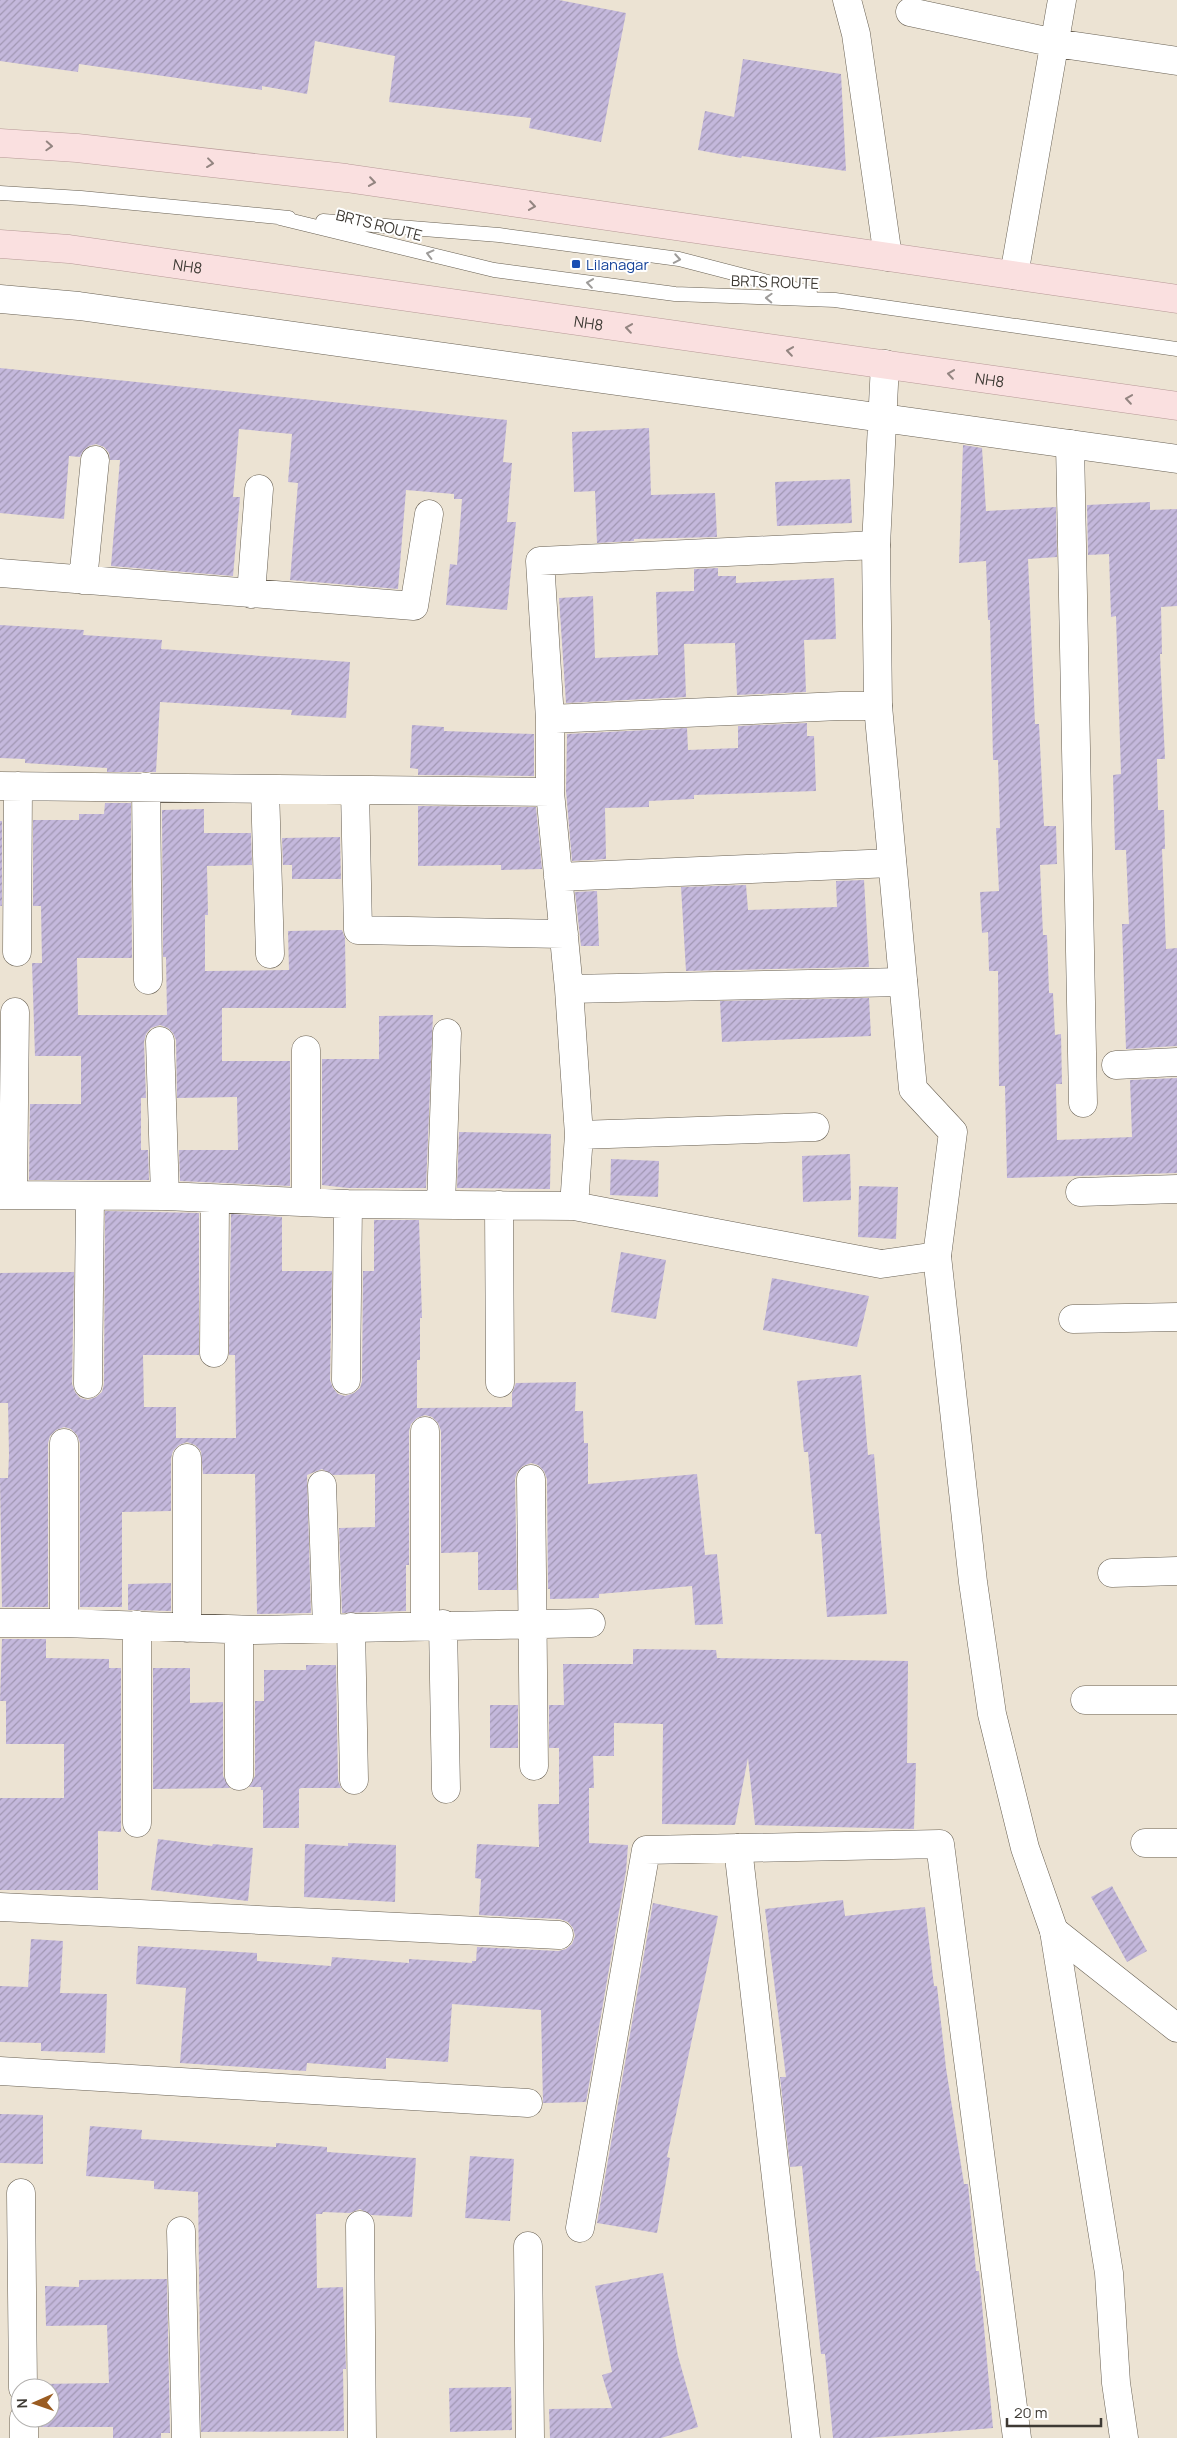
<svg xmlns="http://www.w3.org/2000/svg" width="1177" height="2438" font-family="Manrope,sans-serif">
<defs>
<pattern id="building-hatch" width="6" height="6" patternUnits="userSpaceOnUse" patternTransform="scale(1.25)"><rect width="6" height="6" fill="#c4b8dc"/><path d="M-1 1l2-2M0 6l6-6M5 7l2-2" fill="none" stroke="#a197b3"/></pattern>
</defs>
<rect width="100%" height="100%" fill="#ece3d3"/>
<path fill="url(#building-hatch)" d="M 0,0 L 559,0 L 626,13 L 601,142 L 529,128 L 531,118 L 389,102 L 395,56 L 315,41 L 307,94 L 262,86 L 262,90 L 79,64 L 78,72 L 0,61 Z
M 743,59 L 841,74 L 846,171 L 742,156 L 741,158 L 698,150 L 705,111 L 734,117 Z
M 0,368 L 507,420 L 503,462 L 512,463 L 507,522 L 516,522 L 507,610 L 446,605 L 450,564 L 457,565 L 462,499 L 454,499 L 454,494 L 406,490 L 398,589 L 290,580 L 298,483 L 288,482 L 292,434 L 239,429 L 233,497 L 240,497 L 233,576 L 111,566 L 120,460 L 110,460 L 109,453 L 104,447 L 96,444 L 89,446 L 83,451 L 80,457 L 69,456 L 64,519 L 0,513 Z
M 649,428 L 651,495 L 715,493 L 717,537 L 634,539 L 634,541 L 597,543 L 595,491 L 574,492 L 572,432 Z
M 963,445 L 982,448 L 986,511 L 1056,507 L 1057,557 L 1028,559 L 1035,724 L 1039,724 L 1044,826 L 1056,826 L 1057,864 L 1040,865 L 1043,935 L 1047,935 L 1049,993 L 1053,993 L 1055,1035 L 1061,1034 L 1062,1084 L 1056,1084 L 1057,1140 L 1132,1137 L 1130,1080 L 1177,1078 L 1177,1173 L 1007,1178 L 1005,1086 L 999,1086 L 998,971 L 989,971 L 988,932 L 982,933 L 980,892 L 999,891 L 996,828 L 1000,828 L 998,760 L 993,760 L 990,620 L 988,620 L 986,561 L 959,563 Z
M 850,479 L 852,523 L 777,526 L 775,482 Z
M 1150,502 L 1150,510 L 1177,509 L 1177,606 L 1161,607 L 1162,654 L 1160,654 L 1165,759 L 1157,759 L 1158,810 L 1164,810 L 1165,849 L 1162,849 L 1166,949 L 1177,948 L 1177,1046 L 1126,1049 L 1122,924 L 1129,924 L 1126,850 L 1115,850 L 1113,775 L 1121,774 L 1116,616 L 1111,617 L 1109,554 L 1088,555 L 1087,505 Z
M 718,568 L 718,576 L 736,576 L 736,583 L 834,578 L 836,639 L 804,640 L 806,692 L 737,695 L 735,643 L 684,644 L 686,697 L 566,703 L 559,598 L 593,596 L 595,658 L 658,655 L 656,592 L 694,591 L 694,569 Z
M 0,625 L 84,630 L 83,635 L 162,640 L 161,649 L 350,662 L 346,718 L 291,715 L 292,710 L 160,702 L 156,772 L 107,772 L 107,768 L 25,763 L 25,759 L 0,758 Z
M 807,723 L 807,736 L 814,736 L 816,791 L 694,795 L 694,799 L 649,801 L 649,807 L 605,808 L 606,859 L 572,861 L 566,791 L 567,734 L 687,728 L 688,750 L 738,748 L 738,726 Z
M 412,725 L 444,727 L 444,731 L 534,734 L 534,776 L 418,775 L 418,769 L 410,768 Z
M 105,803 L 131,803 L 132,958 L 77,958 L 78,1015 L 167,1015 L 166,957 L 163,957 L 162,810 L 204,809 L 204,833 L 251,833 L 252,865 L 207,866 L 208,915 L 205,915 L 205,971 L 289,970 L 288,931 L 342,930 L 345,938 L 346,1008 L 222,1008 L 222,1061 L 290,1061 L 290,1186 L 180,1181 L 179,1150 L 238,1150 L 237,1097 L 177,1098 L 176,1040 L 173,1033 L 168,1028 L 160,1025 L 151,1028 L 146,1034 L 144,1042 L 146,1098 L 141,1098 L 141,1150 L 148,1150 L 149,1180 L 29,1180 L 30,1104 L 81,1104 L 81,1056 L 35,1056 L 32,963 L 42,963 L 41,906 L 33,906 L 33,820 L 79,820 L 79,814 L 104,814 Z
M 418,806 L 536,807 L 542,869 L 501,870 L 501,865 L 418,866 Z
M 0,821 L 2,821 L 2,906 L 0,906 Z
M 340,837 L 341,879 L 292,879 L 292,865 L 283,865 L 282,838 Z
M 864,880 L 869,967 L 686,971 L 681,887 L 746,885 L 748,910 L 837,907 L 836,881 Z
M 597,891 L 599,946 L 581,946 L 575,892 Z
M 869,998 L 871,1036 L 722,1042 L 720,1001 Z
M 433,1015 L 426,1188 L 348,1188 L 322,1185 L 322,1059 L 379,1059 L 379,1016 Z
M 459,1132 L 551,1134 L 550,1189 L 457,1188 Z
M 850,1154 L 851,1200 L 803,1202 L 802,1156 Z
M 611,1159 L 659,1161 L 658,1197 L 610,1195 Z
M 859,1186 L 898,1187 L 896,1239 L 858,1237 Z
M 105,1211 L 199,1213 L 199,1355 L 143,1355 L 144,1407 L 176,1407 L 176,1438 L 236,1438 L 235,1355 L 229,1355 L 231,1214 L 282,1217 L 282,1271 L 332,1271 L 330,1380 L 333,1388 L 338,1394 L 345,1396 L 354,1393 L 360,1388 L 362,1381 L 363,1271 L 374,1271 L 374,1220 L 419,1220 L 422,1318 L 420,1318 L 420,1360 L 417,1360 L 417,1408 L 512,1407 L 512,1393 L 516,1383 L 576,1382 L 575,1411 L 583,1411 L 584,1443 L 588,1443 L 588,1484 L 697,1474 L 705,1555 L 717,1554 L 723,1624 L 695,1625 L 692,1586 L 599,1594 L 599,1598 L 550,1599 L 550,1589 L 548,1589 L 547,1479 L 544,1471 L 538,1465 L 531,1463 L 523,1466 L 517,1472 L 515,1479 L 517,1590 L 478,1590 L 478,1552 L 441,1553 L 441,1431 L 438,1423 L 432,1417 L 425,1415 L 417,1418 L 411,1424 L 409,1431 L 409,1565 L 406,1565 L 406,1611 L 342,1613 L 339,1528 L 375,1527 L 375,1474 L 333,1475 L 322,1469 L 307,1475 L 311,1613 L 257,1614 L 255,1474 L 203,1474 L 201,1451 L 195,1445 L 187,1442 L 179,1445 L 173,1451 L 171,1458 L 171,1511 L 122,1512 L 122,1607 L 80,1607 L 80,1443 L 77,1435 L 71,1429 L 64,1427 L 56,1430 L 50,1436 L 48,1443 L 48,1607 L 2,1607 L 0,1478 L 8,1478 L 9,1455 L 8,1403 L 0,1403 L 0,1273 L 74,1272 L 72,1384 L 75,1392 L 80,1398 L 88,1400 L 96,1397 L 102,1392 L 104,1384 Z
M 621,1252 L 666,1260 L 656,1319 L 611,1312 Z
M 772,1278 L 869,1296 L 857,1347 L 763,1330 Z
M 861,1375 L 868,1455 L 874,1454 L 887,1614 L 827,1617 L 821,1534 L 815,1534 L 808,1452 L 804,1452 L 797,1381 Z
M 171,1583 L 171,1611 L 128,1610 L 128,1584 Z
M 2,1639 L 46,1639 L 46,1658 L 109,1659 L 109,1668 L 121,1668 L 121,1832 L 98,1831 L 98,1890 L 0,1890 L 0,1798 L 64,1798 L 64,1744 L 6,1744 L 6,1701 L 0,1701 Z
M 633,1649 L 716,1650 L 717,1658 L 908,1661 L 907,1763 L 916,1763 L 914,1829 L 755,1825 L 748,1758 L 735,1825 L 662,1824 L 663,1724 L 614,1723 L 614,1756 L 593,1756 L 594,1788 L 589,1788 L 589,1843 L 628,1845 L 626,1871 L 586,2102 L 543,2103 L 541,2010 L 452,2004 L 448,2062 L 386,2058 L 386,2069 L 307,2063 L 306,2071 L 180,2063 L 186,1988 L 136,1984 L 138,1946 L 257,1953 L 257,1961 L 331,1966 L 332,1957 L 409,1963 L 409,1959 L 472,1963 L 472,1961 L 476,1961 L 477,1947 L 558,1951 L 566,1949 L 572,1944 L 575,1936 L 573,1928 L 568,1922 L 560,1919 L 479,1915 L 481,1879 L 475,1878 L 477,1844 L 539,1847 L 538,1804 L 559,1804 L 559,1748 L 549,1748 L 549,1705 L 564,1705 L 563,1664 L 633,1664 Z
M 306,1665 L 336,1665 L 338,1780 L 341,1788 L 301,1788 L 299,1789 L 299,1828 L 263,1828 L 263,1790 L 261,1790 L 261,1787 L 249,1787 L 255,1776 L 255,1701 L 264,1701 L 264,1670 L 306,1670 Z
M 153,1668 L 190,1668 L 190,1703 L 223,1702 L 223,1776 L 230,1788 L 153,1789 Z
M 490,1705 L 518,1705 L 518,1748 L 490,1748 Z
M 158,1839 L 212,1846 L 213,1844 L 253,1848 L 248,1901 L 151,1890 Z
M 348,1843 L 396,1845 L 395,1902 L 304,1897 L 305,1844 L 348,1846 Z
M 1112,1886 L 1147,1951 L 1127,1962 L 1091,1897 Z
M 843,1900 L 845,1916 L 925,1907 L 934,1986 L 937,1986 L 946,2068 L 964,2184 L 968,2184 L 976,2271 L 979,2271 L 993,2428 L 870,2438 L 833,2438 L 825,2354 L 821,2354 L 802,2166 L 790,2167 L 780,2077 L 786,2077 L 765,1909 Z
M 653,1903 L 718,1916 L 667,2157 L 670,2158 L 657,2233 L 597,2223 Z
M 31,1939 L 63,1941 L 60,1993 L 107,1994 L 105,2053 L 41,2051 L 41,2043 L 0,2042 L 0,1986 L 28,1987 Z
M 0,2114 L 43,2115 L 43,2164 L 0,2163 Z
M 90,2126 L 142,2130 L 141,2139 L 276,2147 L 276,2143 L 327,2147 L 327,2152 L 416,2158 L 412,2217 L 371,2215 L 360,2209 L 350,2213 L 323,2212 L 322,2214 L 316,2214 L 317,2288 L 343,2287 L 346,2369 L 343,2369 L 344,2431 L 201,2432 L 198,2192 L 154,2189 L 154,2181 L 86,2176 Z
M 470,2156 L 514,2159 L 510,2221 L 465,2218 Z
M 663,2273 L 678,2356 L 698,2427 L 661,2438 L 550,2438 L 549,2409 L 612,2408 L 602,2375 L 612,2372 L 595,2286 Z
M 167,2279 L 170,2433 L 161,2433 L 161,2438 L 113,2438 L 113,2427 L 40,2427 L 40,2418 L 50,2418 L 50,2388 L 39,2388 L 39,2384 L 109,2383 L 107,2325 L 46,2326 L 45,2286 L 79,2287 L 79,2280 Z
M 511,2387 L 512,2430 L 450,2432 L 449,2388 Z"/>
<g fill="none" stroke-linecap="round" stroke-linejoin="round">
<g stroke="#686053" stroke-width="15">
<path id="service" d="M 0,193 L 81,198 L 289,218
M 280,218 L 494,270 L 675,294 L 835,300 L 1177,349
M 323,221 L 499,235 L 679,259 L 810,293"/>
</g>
<g stroke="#686053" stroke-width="29">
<path id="minor" d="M 847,0 L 856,34 L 888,257
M 910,12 L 1055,43 L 1177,61
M 1014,275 L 1062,0
M 1070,444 L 1083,1103
M 876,545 L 540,561 L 550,719 L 550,792 L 569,989 L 903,982
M 0,573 L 414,606 L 429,514
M 83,580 L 95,460
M 251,594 L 259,489
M 550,719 L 840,706 L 878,706
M 0,786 L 550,792
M 146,787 L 148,980
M 265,789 L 270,954
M 355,790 L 358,930 L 564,934
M 558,877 L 892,863
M 17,952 L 18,786
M 569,989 L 579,1135 L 574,1206
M 160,1041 L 165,1196
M 1116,1065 L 1177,1062
M 579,1135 L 815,1127
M 1080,1192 L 1177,1189
M 0,1195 L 165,1196 L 348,1204 L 574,1206 L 881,1264 L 937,1256
M 13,1195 L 15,1012
M 306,1202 L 306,1050
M 441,1205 L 447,1033
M 499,1205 L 500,1383
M 1073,1319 L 1177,1317
M 214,1353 L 215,1199
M 346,1380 L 348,1204
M 88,1384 L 90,1197
M 425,1431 L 425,1625
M 187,1458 L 187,1628
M 531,1479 L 534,1766
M 322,1485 L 327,1628
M 1112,1573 L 1177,1571
M 0,1623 L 64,1623 L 255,1630 L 591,1623
M 64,1623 L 64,1443
M 443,1624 L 446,1789
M 137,1625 L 137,1823
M 351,1627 L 354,1780
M 1085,1700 L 1177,1700
M 239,1776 L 239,1630
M 1145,1843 L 1177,1843
M 738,1848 L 806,2438
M 0,1907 L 559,1935
M 1054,1931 L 1177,2028
M 0,2071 L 528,2103
M 21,2193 L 23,2388
M 360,2225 L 362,2438
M 580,2228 L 646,1850 L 940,1844 L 1017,2438
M 181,2231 L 186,2438
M 528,2246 L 530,2438
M 24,2418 L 24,2438"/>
</g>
<g stroke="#686053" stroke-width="29">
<path id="tertiary" d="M 0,299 L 79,306 L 1177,459
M 885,364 L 876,545 L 878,706 L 913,1089 L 953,1132 L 937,1256 L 973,1582 L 992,1714 L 1025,1848 L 1054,1931 L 1109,2273 L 1116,2383 L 1124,2438"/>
</g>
<g stroke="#b69896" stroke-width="29">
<g id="primary">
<path d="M 0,143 L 77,148 L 346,178 L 1177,299"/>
<path id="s1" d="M 0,244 L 69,249 L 1177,406"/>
</g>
</g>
<use href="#service" stroke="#fff" stroke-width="14"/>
<use href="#minor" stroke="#fff" stroke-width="28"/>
<use href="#tertiary" stroke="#fff" stroke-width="28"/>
<use href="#primary" stroke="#fae0e0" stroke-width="28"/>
</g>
<defs><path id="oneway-chevron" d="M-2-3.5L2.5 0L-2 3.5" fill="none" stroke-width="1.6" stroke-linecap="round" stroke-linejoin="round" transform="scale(1.25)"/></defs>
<g stroke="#938581">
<use href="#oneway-chevron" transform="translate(49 146) rotate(3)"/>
<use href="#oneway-chevron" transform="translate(210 163) rotate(7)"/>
<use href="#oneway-chevron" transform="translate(372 182) rotate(8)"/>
<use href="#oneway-chevron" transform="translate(532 206) rotate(8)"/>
<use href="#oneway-chevron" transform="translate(629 328) rotate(-172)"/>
<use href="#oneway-chevron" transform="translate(790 351) rotate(-172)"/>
<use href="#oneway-chevron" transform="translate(951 374) rotate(-172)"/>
<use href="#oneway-chevron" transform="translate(1129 399) rotate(-172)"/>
</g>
<g stroke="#9e9c9a">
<use href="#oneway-chevron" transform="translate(430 254) rotate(-166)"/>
<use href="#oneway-chevron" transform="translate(677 259) rotate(10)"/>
<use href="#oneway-chevron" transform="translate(590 283) rotate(-172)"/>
<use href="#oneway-chevron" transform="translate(769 298) rotate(-178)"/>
</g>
<rect fill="#1a4fb4" stroke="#fff" stroke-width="2" x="571" y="259" width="10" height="10" rx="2.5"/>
<g text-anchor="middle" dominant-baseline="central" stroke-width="4" stroke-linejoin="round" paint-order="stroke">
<g font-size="15" fill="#3e3a34" stroke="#fff">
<text transform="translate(379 225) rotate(14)">BRTS ROUTE</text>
<text stroke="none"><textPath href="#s1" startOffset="189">NH8</textPath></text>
<text transform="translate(775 282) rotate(2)">BRTS ROUTE</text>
<text stroke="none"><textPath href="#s1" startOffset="594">NH8</textPath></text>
<text stroke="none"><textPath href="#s1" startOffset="999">NH8</textPath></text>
</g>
<g font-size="15" fill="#164399" stroke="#fff" text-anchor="start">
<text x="586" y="264">Lilanagar</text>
</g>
</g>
<g transform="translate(35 2403) rotate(268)"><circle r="24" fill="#ffffff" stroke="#b2b0ae"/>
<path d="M0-4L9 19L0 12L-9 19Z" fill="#9a5c22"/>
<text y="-8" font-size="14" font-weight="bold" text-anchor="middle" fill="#3e3a34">N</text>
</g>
<path d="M1007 2418v8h94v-8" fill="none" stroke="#3e3a34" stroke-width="2.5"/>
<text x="1014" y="2418" font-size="15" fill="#3e3a34" stroke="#ffffff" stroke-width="4" paint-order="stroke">20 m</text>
</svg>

+ + + + +

Exercise requirements: Please copy the lines in the records above between the one holding "M 31,1939 L" and the one holding "M 239,1776 L 239,1630", inclusive, exactly and with no other line.

Exercise output:
M 31,1939 L 63,1941 L 60,1993 L 107,1994 L 105,2053 L 41,2051 L 41,2043 L 0,2042 L 0,1986 L 28,1987 Z
M 0,2114 L 43,2115 L 43,2164 L 0,2163 Z
M 90,2126 L 142,2130 L 141,2139 L 276,2147 L 276,2143 L 327,2147 L 327,2152 L 416,2158 L 412,2217 L 371,2215 L 360,2209 L 350,2213 L 323,2212 L 322,2214 L 316,2214 L 317,2288 L 343,2287 L 346,2369 L 343,2369 L 344,2431 L 201,2432 L 198,2192 L 154,2189 L 154,2181 L 86,2176 Z
M 470,2156 L 514,2159 L 510,2221 L 465,2218 Z
M 663,2273 L 678,2356 L 698,2427 L 661,2438 L 550,2438 L 549,2409 L 612,2408 L 602,2375 L 612,2372 L 595,2286 Z
M 167,2279 L 170,2433 L 161,2433 L 161,2438 L 113,2438 L 113,2427 L 40,2427 L 40,2418 L 50,2418 L 50,2388 L 39,2388 L 39,2384 L 109,2383 L 107,2325 L 46,2326 L 45,2286 L 79,2287 L 79,2280 Z
M 511,2387 L 512,2430 L 450,2432 L 449,2388 Z"/>
<g fill="none" stroke-linecap="round" stroke-linejoin="round">
<g stroke="#686053" stroke-width="15">
<path id="service" d="M 0,193 L 81,198 L 289,218
M 280,218 L 494,270 L 675,294 L 835,300 L 1177,349
M 323,221 L 499,235 L 679,259 L 810,293"/>
</g>
<g stroke="#686053" stroke-width="29">
<path id="minor" d="M 847,0 L 856,34 L 888,257
M 910,12 L 1055,43 L 1177,61
M 1014,275 L 1062,0
M 1070,444 L 1083,1103
M 876,545 L 540,561 L 550,719 L 550,792 L 569,989 L 903,982
M 0,573 L 414,606 L 429,514
M 83,580 L 95,460
M 251,594 L 259,489
M 550,719 L 840,706 L 878,706
M 0,786 L 550,792
M 146,787 L 148,980
M 265,789 L 270,954
M 355,790 L 358,930 L 564,934
M 558,877 L 892,863
M 17,952 L 18,786
M 569,989 L 579,1135 L 574,1206
M 160,1041 L 165,1196
M 1116,1065 L 1177,1062
M 579,1135 L 815,1127
M 1080,1192 L 1177,1189
M 0,1195 L 165,1196 L 348,1204 L 574,1206 L 881,1264 L 937,1256
M 13,1195 L 15,1012
M 306,1202 L 306,1050
M 441,1205 L 447,1033
M 499,1205 L 500,1383
M 1073,1319 L 1177,1317
M 214,1353 L 215,1199
M 346,1380 L 348,1204
M 88,1384 L 90,1197
M 425,1431 L 425,1625
M 187,1458 L 187,1628
M 531,1479 L 534,1766
M 322,1485 L 327,1628
M 1112,1573 L 1177,1571
M 0,1623 L 64,1623 L 255,1630 L 591,1623
M 64,1623 L 64,1443
M 443,1624 L 446,1789
M 137,1625 L 137,1823
M 351,1627 L 354,1780
M 1085,1700 L 1177,1700
M 239,1776 L 239,1630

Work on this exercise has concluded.